Сквернослов хлопнул Людоеда ладонью по плечу.
— Один-ноль, Ильюха. Он тебя сделал. Ну-ка врежь ему еще раз в отместку.
— Да ладно тебе, Славик, глумиться. Грешно над юродивыми-то, — хмыкнул Яхонтов.
— Ты со мной что сделал, я не пойму? — продолжал кряхтеть и ворчать Николай.
— Ну, прописал тебе нормального такого армейского «лося» в лоб. Вижу, помогло. — Крест подмигнул.
— Что еще… Это был гипноз?
— Типа того. Понравилось? Еще фокус какой выкинешь, я так наколдую, что в штаны ссаться будешь во сне.
— Что ты говорил про врага морлоков? А?
— Ты ведь в метро хотел. К папке. Если оборотень это он, конечно. Только вот морлоки эти никого и ничего не боятся. Даже пси-волки их боятся, а морлоки волков — нет. Но вот оборотень вселяет в них ужас. И истребляет систематически. А тут такой им подарок. Ты же недоморлоченый морлок, а ну как омразеешь?
— Ну, сказанул так сказанул, — хмыкнул Варяг, потирая лоб.

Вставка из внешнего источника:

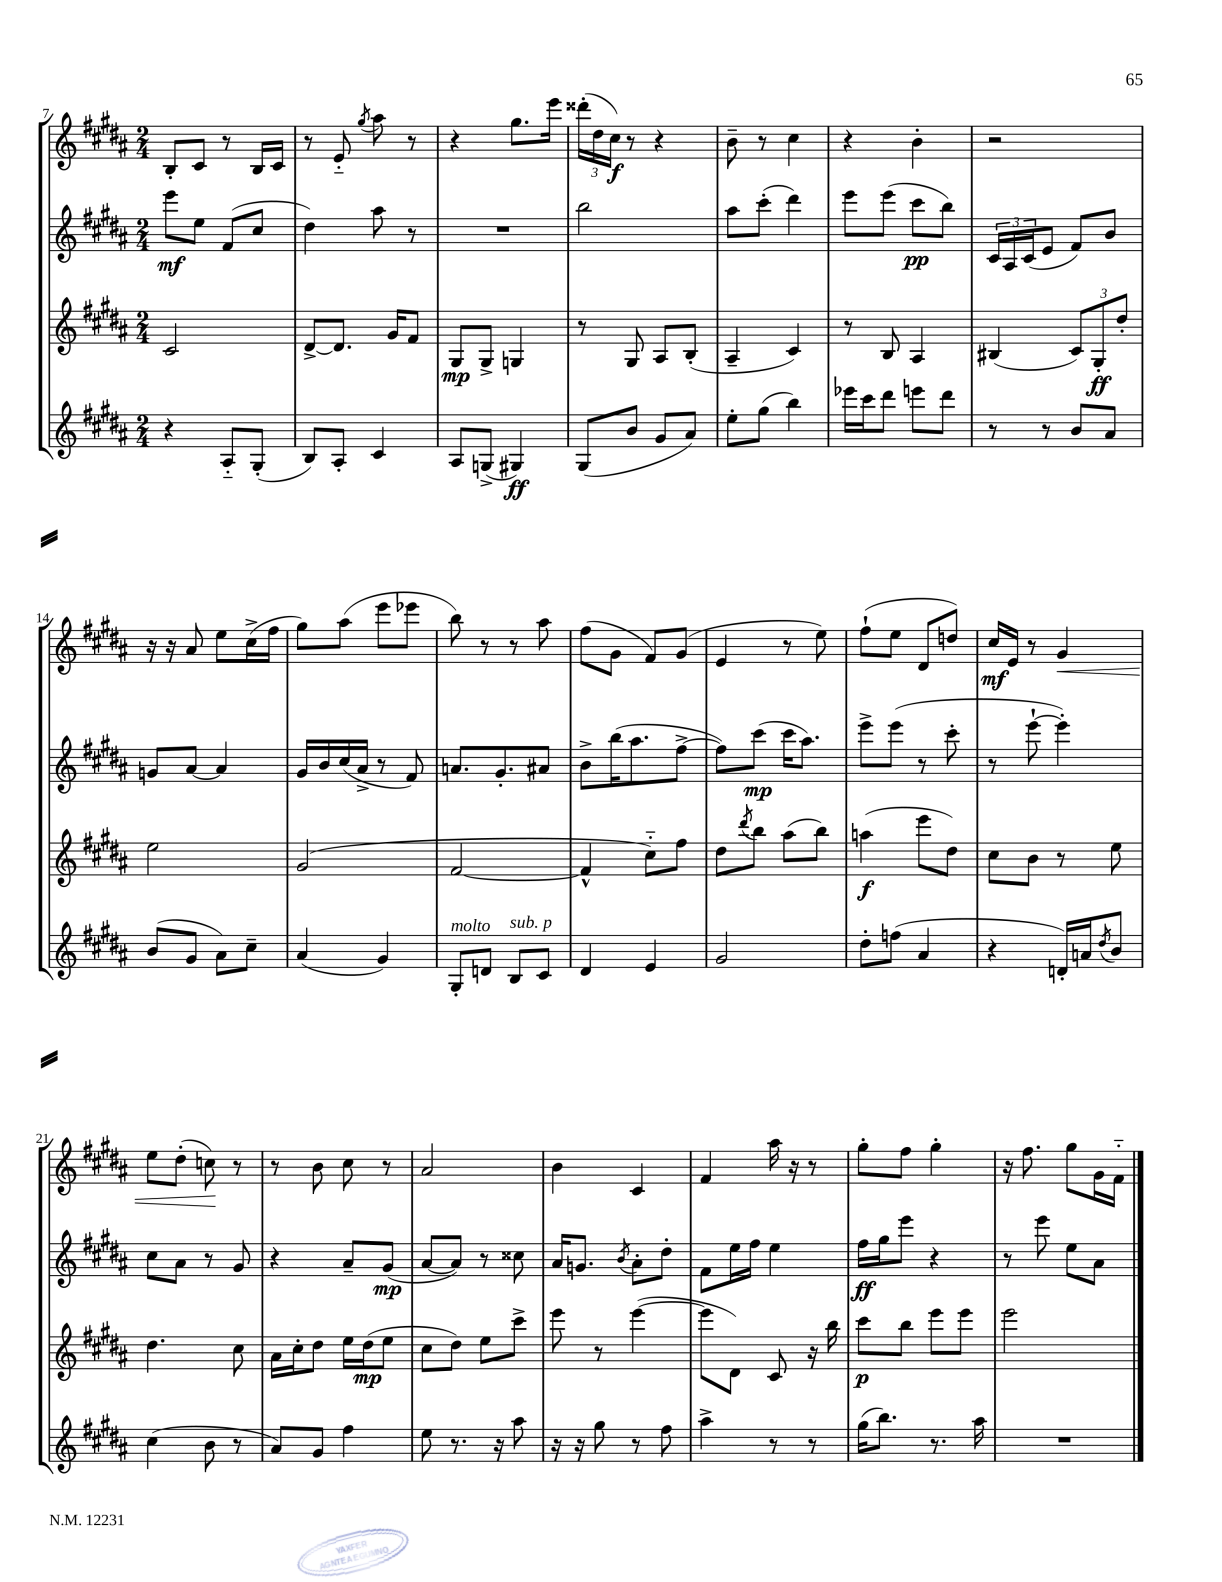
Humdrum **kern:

**kern	**kern	**kern	**kern
*staff4	*staff3	*staff2	*staff1
*clefG2	*clefG2	*clefG2	*clefG2
*k[f#c#g#d#a#]	*k[f#c#g#d#a#]	*k[f#c#g#d#a#]	*k[f#c#g#d#a#]
*M2/4	*M2/4	*M2/4	*M2/4
4r	2c#	8eee	8B'
.	.	8ee	8c#
8A#'~	.	(8f#	8r
(8G#'	.	8cc#	16B
.	.	.	16c#
=	=	=	=
8B)	[8d#^	4dd#)	8r
8A#'	8.d#]	.	8e'~
.	.	.	8qgg#
4c#	.	8aa#	8aa#
.	16g#	.	.
.	8f#	8r	8r
=	=	=	=
8A#	8G#	2r	4r
(8G^	8G#^	.	.
4G#)	4G	.	8.gg#
.	.	.	16eee
=	=	=	=
(8G#	8r	2bb	(24ddd##'
.	.	.	24dd#
.	.	.	24cc#)
8b	8G#	.	8r
8g#	8A#	.	4r
8a#)	(8B'	.	.
=	=	=	=
8ee'	4A#~	8aa#	8b~
(8gg#	.	(8ccc#'	8r
4bb)	4c#)	4ddd#)	4cc#
=	=	=	=
16eee-	8r	8eee	4r
16ccc#	.	.	.
8ddd#	8B	(8eee	.
8eee	4A#	8ccc#	4b'
8ddd#	.	8bb)	.
=	=	=	=
8r	(4B#	24c#	2r
.	.	24A#	.
.	.	(24c#	.
8r	.	8e	.
8b	12c#)	8f#)	.
.	12G#'	.	.
8a#	.	8b	.
.	12dd#'	.	.
=	=	=	=
(8b	2ee	8g	16r
.	.	.	16r
8g#	.	[8a#	8a#
8a#)	.	4a#]	8ee
8cc#~	.	.	(16cc#^
.	.	.	16ff#
=	=	=	=
(4a#	(2g#	16g#	8gg#)
.	.	16b	.
.	.	(16cc#	(8aa#
.	.	16a#^	.
4g#)	.	8r	8eee
.	.	8f#)	8eee-
=	=	=	=
8G#'	[2f#	8.a	8bb)
8d	.	.	8r
.	.	8.g#'	.
8B	.	.	8r
8c#	.	8a#	8aa#
=	=	=	=
4d#	4f#^^]	8b^	(8ff#
.	.	(16bb	8g#
.	.	8.aa#	.
4e	8cc#'~)	.	8f#)
.	8ff#	[8ff#^	(8g#
=	=	=	=
2g#	8dd#	8ff#])	4e
.	8qddd#	.	.
.	8bb	(8ccc#	.
.	(8aa#	16ccc#	8r
.	.	8.aa#)	.
.	8bb)	.	8ee)
=	=	=	=
8dd#'	(4aa	8eee^	(8ff#`
(8ff	.	(8eee	8ee
4a#	8eee	8r	8d#
.	8dd#)	8ccc#'	8dd)
=	=	=	=
4r	8cc#	8r	16cc#
.	.	.	16e
.	8b	[8eee`	8r
16d')	8r	4eee'])	4g#
16a	.	.	.
8qdd#	.	.	.
8b	8ee	.	.
=	=	=	=
(4cc#	4.dd#	8cc#	8ee
.	.	8a#	(8dd#'
8b	.	8r	8cc)
8r	8cc#	8g#	8r
=	=	=	=
8a#)	16a#	4r	8r
.	16cc#'	.	.
8g#	8dd#	.	8b
4ff#	16ee	8a#~	8cc#
.	(16dd#	.	.
.	8ee	(8g#	8r
=	=	=	=
8ee	8cc#	[8a#	2a#
8.r	8dd#)	8a#])	.
.	8ee	8r	.
16r	.	.	.
8aa#	8ccc#^	8cc##	.
=	=	=	=
16r	8eee	16a#	4b
16r	.	8.g	.
8gg#	8r	.	.
.	.	8qb	.
8r	([4eee	8a#'	4c#
8ff#	.	8dd#'	.
=	=	=	=
4aa#^	8eee]	8f#	4f#
.	8d#)	16ee	.
.	.	16ff#	.
8r	8c#	4ee	16aa#
.	.	.	16r
8r	16r	.	8r
.	16bb	.	.
=	=	=	=
(16gg#	8ccc#	16ff#	8gg#'
8.bb)	.	16gg#	.
.	8bb	8eee	8ff#
8.r	8eee	4r	4gg#'
.	8eee	.	.
16aa#	.	.	.
=	=	=	=
2r	2eee	8r	16r
.	.	.	8.ff#
.	.	8eee	.
.	.	8ee	8gg#
.	.	8a#	16g#
.	.	.	16f#'~
==	==	==	==
*-	*-	*-	*-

— Ну? — продолжал Людоед. — Он же вообще неуязвимый, как ломом подпоясанный. А тут появится его сын в метро. И все. Морлоки тебя в оборот возьмут и одолеют его, потому как ты его ахиллесова пята. Сечешь?

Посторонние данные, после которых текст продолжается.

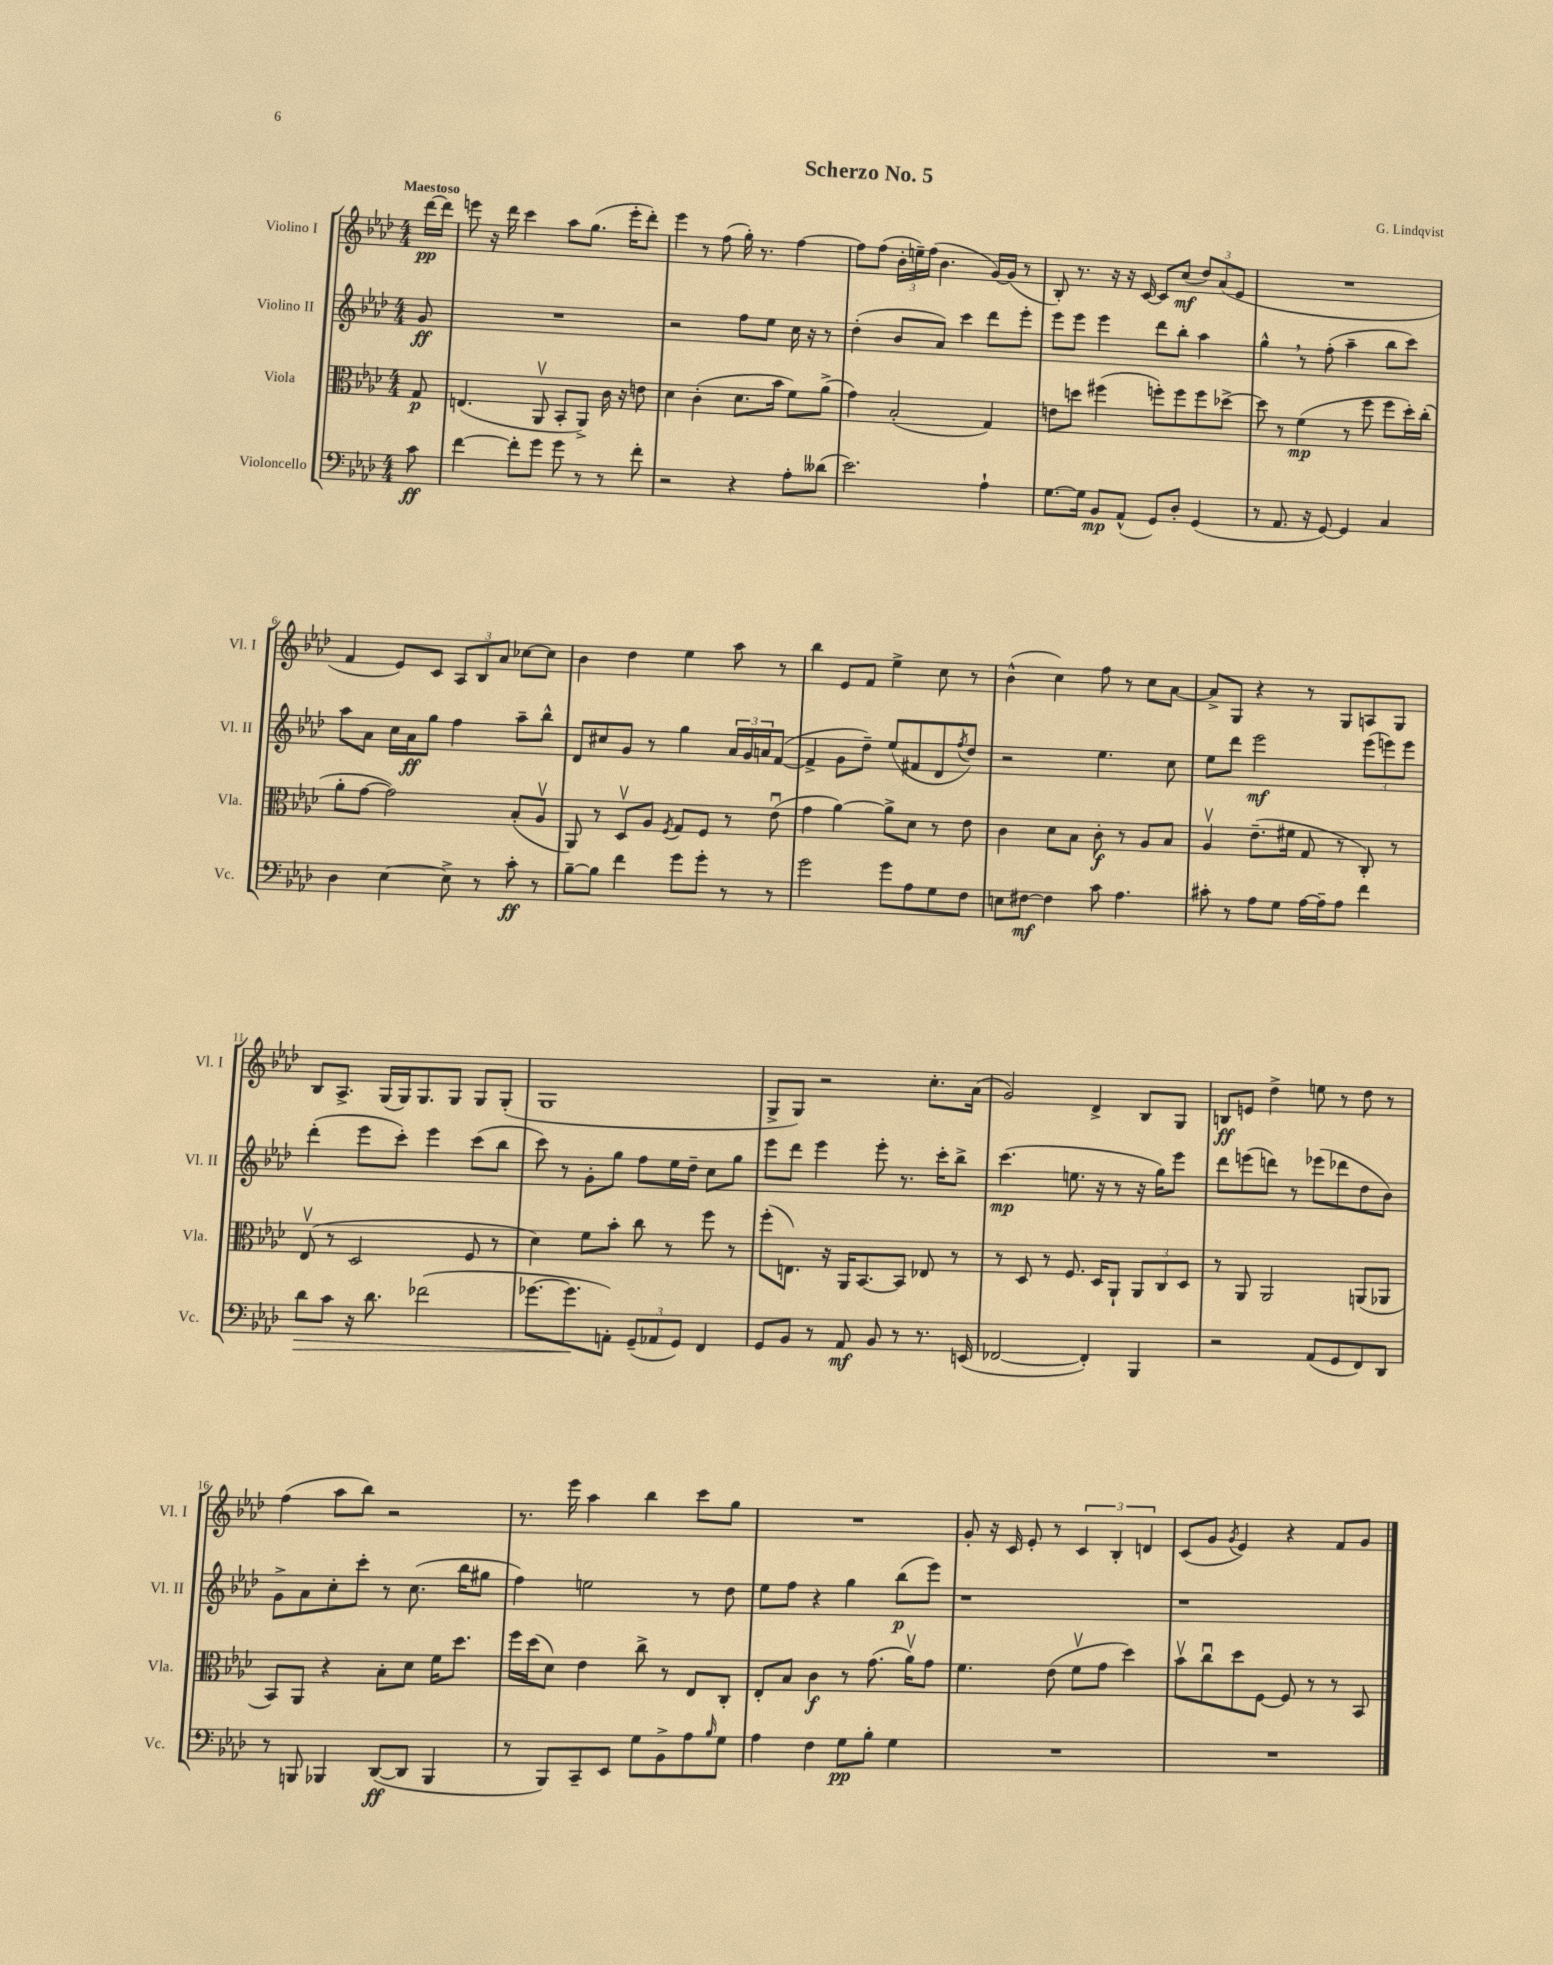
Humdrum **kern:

**kern	**kern	**kern	**kern
*staff4	*staff3	*staff2	*staff1
*clefF4	*clefC3	*clefG2	*clefG2
*k[b-e-a-d-]	*k[b-e-a-d-]	*k[b-e-a-d-]	*k[b-e-a-d-]
*M4/4	*M4/4	*M4/4	*M4/4
8c	8G	8g	[16ddd-
.	.	.	16ddd-]
=	=	=	=
[4f	(4.E	1r	8eee
.	.	.	16r
.	.	.	16ddd-
8f']	.	.	4ccc
8g	8AA-v	.	.
8g	8BB-'	.	8aa-
8r	8AA-^)	.	(8.gg
8r	16c	.	.
.	16r	.	16eee'
8f'	8e	.	8ddd-')
=	=	=	=
2r	4d-	2r	4eee-
.	(4c'	.	8r
.	.	.	(8ff
4r	8.d-	8ff	16gg')
.	.	.	8.r
.	.	8ee-	.
.	16b-	.	.
8A-'	8f)	16cc	[4ff
.	.	16r	.
(8d--	(8a-^	8r	.
=	=	=	=
2.e-)	4g)	(4dd-'	8ff]
.	.	.	(8ff
.	(2B-'	8b-	24b-'
.	.	.	24ee~)
.	.	.	(24ff
.	.	8a-)	4.b-
.	.	4ccc	.
4A-`	4G)	8ddd-	[16g)
.	.	.	(16g]
.	.	8eee-'	8r
=	=	=	=
[8.G	8e	8eee-	8B-')
.	8dd	8eee-	8.r
16G]	.	.	.
8BB-	(4ff#	4eee-	.
.	.	.	16r
(8AA-^^	.	.	16r
.	.	.	[16c
8GG)	8ff')	8ddd-	8c]
8D-'	8ff	8bb-'	(8cc
(4GG	8ff	4aa-	12dd-)
.	.	.	(12a-
.	[8dd-^	.	.
.	.	.	12e-
=	=	=	=
8r	8dd-]	4gg^^	1r
8.AA-	8r	.	.
.	(4f	8r	.
16r	.	.	.
[8GG)	.	(8ff'	.
4GG]	8r	4aa-~	.
.	8ff	.	.
4C	8ff	8bb-	.
.	16dd-')	8ccc)	.
.	(16cc'	.	.
=	=	=	=
4D-	8a-'	8aa-	4f
.	[8g	8a-	.
[4E-	2g])	16cc	8e-)
.	.	16a-	.
.	.	8gg	8c
8E-^]	.	4ff	12A-
.	.	.	12B-
8r	.	.	.
.	.	.	12a-
8c'	(8B-'	8aa-~	[8cc-
8r	8A-v	8bb-^^	8cc-]
=	=	=	=
[8B-~	8AA-)	8d-	4b-
8B-]	8r	8cc#	.
4f	8D-v	8g	4dd-
.	8A-	8r	.
.	8qF	.	.
8g	8G	4gg	4ee-
8g'	8F	.	.
8r	8r	24a-	8aa-
.	.	24g	.
.	.	24a	.
8r	(8e-u	([8f	8r
=	=	=	=
2g	4g	4f^]	4bb-
.	[4a-)	8g	8e-
.	.	8dd-~)	8f
8g	8a-^]	(8ee-	4ee-^
8A-	8d-	8f#	.
8G	8r	8d-	8cc
.	.	8qff	.
8F	8e-	8dd-)	8r
=	=	=	=
8E	4c	2r	(4b-^^
[8F#	.	.	.
4F#]	8d-	.	4cc)
.	8B-	.	.
8c	8c'	4.ee-	8ff
4.A-	8r	.	8r
.	8A-	.	8cc
.	8B-	8cc	[8a-
=	=	=	=
8c#'	4A-v	8ee-	8a-^]
8r	.	8ddd-	8G
8A-	(8.e-~	2eee-	4r
8G	.	.	.
.	16f#	.	.
[16A-	8G	.	8r
16A-~]	.	.	.
8A-	8r	.	8G
4f	8C')	(12eee-	8A
.	.	12eee)	.
.	8r	.	8G
.	.	12eee	.
=	=	=	=
8d-	(8E-v	(4ddd-'	8B-
8c	8r	.	8.A-^
16r	2D-	8eee-	.
8.d-	.	.	(16G
.	.	8ccc')	16G)
.	.	.	8.G
(2f-	.	4eee-	.
.	.	.	8G
.	8F	(8ccc	8G
.	8r	8bb-	(8G'
=	=	=	=
[8.g-	4d-)	8ccc)	1G
.	.	8r	.
8.g-]	.	.	.
.	8f	8g'	.
8AA')	8b-'	8gg	.
(12GG~	8cc	8ff	.
12AA-	.	.	.
.	8r	16ee-	.
12GG)	.	.	.
.	.	16dd-~	.
4FF	8ff	8cc	.
.	8r	8gg	.
=	=	=	=
8GG	(8ff'	8eee-	8G^
8BB-	8.E)	8ddd-	8G)
8r	.	4eee-	2r
.	16r	.	.
8AA-	16AA-	.	.
.	[8.BB-	.	.
8BB-	.	8eee-'	.
8r	8BB-]	8.r	.
8.r	8E-	.	8.cc'
.	.	16ccc'	.
.	8r	8bb-^	.
(16EE	.	.	(16a-
=	=	=	=
[2FF-	8r	(4.ccc	2g)
.	8D-	.	.
.	8r	.	.
.	8.F	8.ee	.
4FF-'])	.	.	4d-^
.	16D-	16r	.
.	8AA-`	8r	.
4BBB-	12AA-	16r	8B-
.	.	16gg)	.
.	12C	.	.
.	.	8eee-	8G
.	12D-	.	.
=	=	=	=
2r	8r	8ddd-	8B
.	8AA-	(8eee	8e
.	2AA-	8ddd)	4dd-^
.	.	8r	.
(8AA-	.	(8eee-	8ee
8GG	.	8ddd-	8r
8FF)	(8AA	8dd-	8dd-
8DD-	8AA-	8b-)	8r
=	=	=	=
8r	8BB-)	8g^	(4ff
8BBB	8AA-	8a-	.
4BBB-	4r	8cc'	8aa-
.	.	8ccc'	8bb-)
([8DD-	8B-'	8r	2r
8DD-]	8d-	(8.cc	.
4BBB-	16f	.	.
.	8.dd-	16bb-	.
.	.	8gg#	.
=	=	=	=
8r	16ff	4ff)	8.r
.	(16dd-	.	.
8BBB-)	8d-)	.	.
.	.	.	16eee-
8CC~	4e-	2ee	4aa-
8EE-	.	.	.
8G	8cc^	.	4bb-
8BB-^	8r	.	.
8A-	8E-	8r	8ccc
16qqB-	.	.	.
8G	8C'	8dd-	8gg
=	=	=	=
4A-	8E-'	8ee-	1r
.	8B-	8ff	.
4F	4c	4r	.
8G	8r	4gg	.
8B-'	(8.g	.	.
4G	.	(8bb-	.
.	16a-v)	.	.
.	8g	8eee-)	.
=	=	=	=
1r	4.f	1r	8g'
.	.	.	16r
.	.	.	16c
.	.	.	8e-'
.	(8e-	.	8r
.	8fv	.	6c
.	8g	.	.
.	.	.	6B-'
.	4dd-)	.	.
.	.	.	6d
=	=	=	=
1r	8b-v	1r	(8c
.	8ccu	.	8g
.	.	.	8qg
.	8dd-	.	4e-)
.	[8F	.	.
.	8F]	.	4r
.	8r	.	.
.	8r	.	8f
.	8BB-	.	8g
==	==	==	==
*-	*-	*-	*-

— Н-да… — вздохнул Николай. — Понимаю.
— Ну вот и молодец. И еще не забывай, что твоя встреча с отцом не будет иметь никакого значения, если ХАРП сделает свое черное дело. Главного не забывай. Да и не факт ведь, что он твой отец.
— Это почему? — нахмурился Васнецов.
— Я через несколько лет после ядрены в метро оказался. А уже тогда там легенды ходили про какого-то амбала в скафандре, который замесы учинял в подземелье. А отец твой семь лет тому назад ушел. Верно? Конечно, амбала того я не встречал, да и вообще мало кто видел. Он вроде если и был, то исчез в начале. Но легенды ходили. А потом, некоторое время назад, появился оборотень. Один в один подходил под описание. И я с ним столкнулся. Я рассказывал, если ты помнишь. Неувязочка, Коля.